A story, translated (and slightly condensed) from the website of the tailor who made the suit we most recently dissected.
If i recall correctly, about ten or fifteen years ago I was visited by a client who was not particularly elegant but who was wearing a suit from a very famous and expensive brand. Despite the expensive suit, he seemed to me to be a mannequin in grey chalk stripes. The client, who was given my name by one of my Roman clients, looked at me, perplexed, and asked me to make him a suit like the one he had on. "A manager's suit", he whispered to me. I had him remove his jacket, and started taking measurements.
Two or three fittings later we had a nearly completed suit. I could tell that he was not satisfied because he asked me to make modifications which, to me, made no sense. I proceeded to mark the suit up with chalk but made no actual changes. In a month I finished his blue cotton suit, three buttons rolled to two in the traditional Neapolitan fashion, manica a camicia [shirt sleeves] and patch pockets.
He tried the suit on for a moment, and not feeling satisfied with what I had done, told me it felt wrong, then that it was too tight, that the shoulders were too wide.
A disaster!
I saw him again three weeks later. He had one his blue suit, telling me that he had been wearing it for a week because, for the first time, he felt a complete liberty of movement and that, as a result, he could no longer wear his older suits. He ordered three more suits.
A Neapolitan suit is like a drug that causes dependency at without which, once hooked, one can no longer do without.
There may be a great deal of truth to this story.
It is important to remember that most tailors learned and perfected their craft long before the advent of the internet. A tailor working in a shop in southern Italy would not often have the chance to see the work of other tailors, particularly those from other parts of the world. Regional characteristics were fairly common because most tailors operated in a sort of stylistic bubble; remember how Domenico Caraceni, often called the father of Italian tailoring, studied the King of England's castoffs, not to copy exactly but to learn from them and to adapt whatever techniques he found useful. The Asola Lucida, or Milanaise buttonhole are obvious examples of a regional detail. There are very strong resemblances in the interiors (and lapels) of the best Parisian tailors. The curved barchetta breast pocket is another. Jet planes made travel easier, though tailors weren't necessarily the first to be flying around the globe for inspiration or education. The internet changed all that.
Customers are now comparing notes on internet fora, tailors are posting images of their work, and more and more are getting technical. We are sharing and learning from each other. It may well have been that the tailor in question was never very well trained in pocket making or finishing, but had discovered a secret sauce, the perfect combination of cloth, canvas, cutting and other components which made for a fluid, supremely comfortable suit. Maybe this tailor's popularity began to grow, aided in part by the internet, and he gradually began to up his game. I can think of at least one other notable cutter whose work has improved immensely over the last years of his career, no doubt in part due to his exposure to other people's work. The thing is, though, one either needs a more experienced person to point out your failings, and with some luck add a bit of advice on how to correct them, or a great deal of self-awareness and curiosity is required, the kind that causes one to explore the work of others, things that inspire, which perhaps serve to illustrate what one can do a little better... The hard part of the latter option is figuring out exactly how to do it better. It is comparatively easy to spot something wrong, but often very difficult to figure out how to do it right, if you don't have someone to show you, especially in the tailoring world which tends to be a bit dogmatic about the "correct" way of doing things. It's hard to challenge your own notions of the "right" way of doing things, especially when those techniques are working for you, but the only way to grow in a craft is to constantly be asking yourself "what if I am wrong about this?". "What if I did the complete opposite of what I think I know to be right- what would happen then?"

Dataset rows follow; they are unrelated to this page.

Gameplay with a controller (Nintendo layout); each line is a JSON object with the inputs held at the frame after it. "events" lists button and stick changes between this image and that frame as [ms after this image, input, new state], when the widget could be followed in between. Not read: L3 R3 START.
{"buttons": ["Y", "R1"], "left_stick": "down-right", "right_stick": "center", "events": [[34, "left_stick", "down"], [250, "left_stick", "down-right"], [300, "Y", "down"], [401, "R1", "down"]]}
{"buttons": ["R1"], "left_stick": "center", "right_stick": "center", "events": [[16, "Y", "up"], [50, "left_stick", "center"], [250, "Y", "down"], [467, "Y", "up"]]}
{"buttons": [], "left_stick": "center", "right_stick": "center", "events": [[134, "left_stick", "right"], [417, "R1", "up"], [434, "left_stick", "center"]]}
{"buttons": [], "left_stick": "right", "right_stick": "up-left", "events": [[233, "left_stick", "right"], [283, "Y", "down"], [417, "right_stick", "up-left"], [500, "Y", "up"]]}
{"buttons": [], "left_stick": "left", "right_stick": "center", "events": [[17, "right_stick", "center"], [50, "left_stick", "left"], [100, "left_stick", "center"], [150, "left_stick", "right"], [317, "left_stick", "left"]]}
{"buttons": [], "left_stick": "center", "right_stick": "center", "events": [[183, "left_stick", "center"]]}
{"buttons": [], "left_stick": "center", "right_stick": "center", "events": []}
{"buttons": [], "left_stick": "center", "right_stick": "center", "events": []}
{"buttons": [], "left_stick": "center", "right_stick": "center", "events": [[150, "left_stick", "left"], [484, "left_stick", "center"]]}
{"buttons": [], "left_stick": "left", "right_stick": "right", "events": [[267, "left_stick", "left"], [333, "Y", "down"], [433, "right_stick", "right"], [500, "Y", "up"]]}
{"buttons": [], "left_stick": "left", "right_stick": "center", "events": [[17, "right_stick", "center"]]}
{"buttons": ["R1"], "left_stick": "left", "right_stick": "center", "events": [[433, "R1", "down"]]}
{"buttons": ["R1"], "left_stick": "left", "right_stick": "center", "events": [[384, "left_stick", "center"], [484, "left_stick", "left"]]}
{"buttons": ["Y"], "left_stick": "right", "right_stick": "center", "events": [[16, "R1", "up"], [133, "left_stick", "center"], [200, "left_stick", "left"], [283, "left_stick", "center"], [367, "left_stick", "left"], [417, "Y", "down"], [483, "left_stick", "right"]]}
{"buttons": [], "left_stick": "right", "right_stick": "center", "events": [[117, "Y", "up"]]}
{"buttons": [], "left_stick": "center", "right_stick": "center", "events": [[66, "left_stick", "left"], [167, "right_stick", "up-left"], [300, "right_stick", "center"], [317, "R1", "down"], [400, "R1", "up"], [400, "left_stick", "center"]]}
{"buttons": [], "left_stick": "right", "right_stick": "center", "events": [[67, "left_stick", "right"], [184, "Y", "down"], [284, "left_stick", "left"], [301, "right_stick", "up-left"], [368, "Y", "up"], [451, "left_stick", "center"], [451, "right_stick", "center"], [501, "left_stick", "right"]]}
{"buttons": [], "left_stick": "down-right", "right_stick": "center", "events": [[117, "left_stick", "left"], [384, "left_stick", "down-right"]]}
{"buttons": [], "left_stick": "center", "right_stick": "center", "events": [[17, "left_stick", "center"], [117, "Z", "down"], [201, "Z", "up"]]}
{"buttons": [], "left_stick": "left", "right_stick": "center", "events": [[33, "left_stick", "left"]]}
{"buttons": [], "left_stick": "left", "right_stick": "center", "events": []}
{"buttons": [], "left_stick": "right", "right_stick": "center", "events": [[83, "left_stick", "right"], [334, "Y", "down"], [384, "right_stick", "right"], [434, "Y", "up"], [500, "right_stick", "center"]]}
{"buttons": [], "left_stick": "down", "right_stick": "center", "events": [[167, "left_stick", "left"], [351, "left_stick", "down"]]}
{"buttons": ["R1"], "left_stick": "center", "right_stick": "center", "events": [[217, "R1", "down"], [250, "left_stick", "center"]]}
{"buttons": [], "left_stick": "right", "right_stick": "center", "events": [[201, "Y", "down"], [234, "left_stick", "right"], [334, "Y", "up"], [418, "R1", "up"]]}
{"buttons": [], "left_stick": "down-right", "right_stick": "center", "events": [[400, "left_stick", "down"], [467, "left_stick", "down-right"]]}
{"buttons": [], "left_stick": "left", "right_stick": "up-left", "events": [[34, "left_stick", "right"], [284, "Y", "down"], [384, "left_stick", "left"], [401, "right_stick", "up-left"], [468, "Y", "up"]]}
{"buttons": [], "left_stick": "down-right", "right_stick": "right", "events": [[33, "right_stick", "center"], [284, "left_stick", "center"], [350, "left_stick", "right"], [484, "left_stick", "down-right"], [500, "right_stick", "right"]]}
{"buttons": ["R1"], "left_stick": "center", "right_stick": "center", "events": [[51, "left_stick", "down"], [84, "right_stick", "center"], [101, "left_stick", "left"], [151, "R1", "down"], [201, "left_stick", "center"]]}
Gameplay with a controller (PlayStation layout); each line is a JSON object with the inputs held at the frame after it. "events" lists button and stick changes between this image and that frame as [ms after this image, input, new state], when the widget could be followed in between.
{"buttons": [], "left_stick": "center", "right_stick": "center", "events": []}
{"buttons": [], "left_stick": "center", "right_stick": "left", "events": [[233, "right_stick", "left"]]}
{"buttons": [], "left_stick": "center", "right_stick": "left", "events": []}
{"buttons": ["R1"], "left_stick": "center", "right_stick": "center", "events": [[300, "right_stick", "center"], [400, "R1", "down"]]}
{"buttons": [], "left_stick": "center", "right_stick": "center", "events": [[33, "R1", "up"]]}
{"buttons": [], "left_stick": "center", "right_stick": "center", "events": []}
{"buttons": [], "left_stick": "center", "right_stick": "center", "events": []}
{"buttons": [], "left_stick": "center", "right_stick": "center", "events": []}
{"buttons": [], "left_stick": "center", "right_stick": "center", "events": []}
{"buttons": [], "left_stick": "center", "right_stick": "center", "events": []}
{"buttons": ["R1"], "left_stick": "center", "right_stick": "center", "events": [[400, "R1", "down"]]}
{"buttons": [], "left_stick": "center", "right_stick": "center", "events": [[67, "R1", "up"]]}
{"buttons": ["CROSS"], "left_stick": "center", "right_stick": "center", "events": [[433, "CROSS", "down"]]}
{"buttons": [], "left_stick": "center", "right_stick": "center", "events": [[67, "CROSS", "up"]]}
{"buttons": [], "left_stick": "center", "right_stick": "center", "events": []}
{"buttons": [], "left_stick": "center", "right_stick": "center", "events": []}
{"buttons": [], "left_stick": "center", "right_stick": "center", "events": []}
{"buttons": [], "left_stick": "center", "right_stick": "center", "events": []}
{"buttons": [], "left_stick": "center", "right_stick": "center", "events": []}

And then have the nerve and the patience to try it out.
It would be futile to try to figure out the exact circumstances surrounding this disaster of a suit, but it makes one think about the sort of detail one begins to overlook when other, more important ones have been perfected. I am also encouraged to know that the tailor in question is no longer churning out such rubbish so somewhere along the line, something good happened.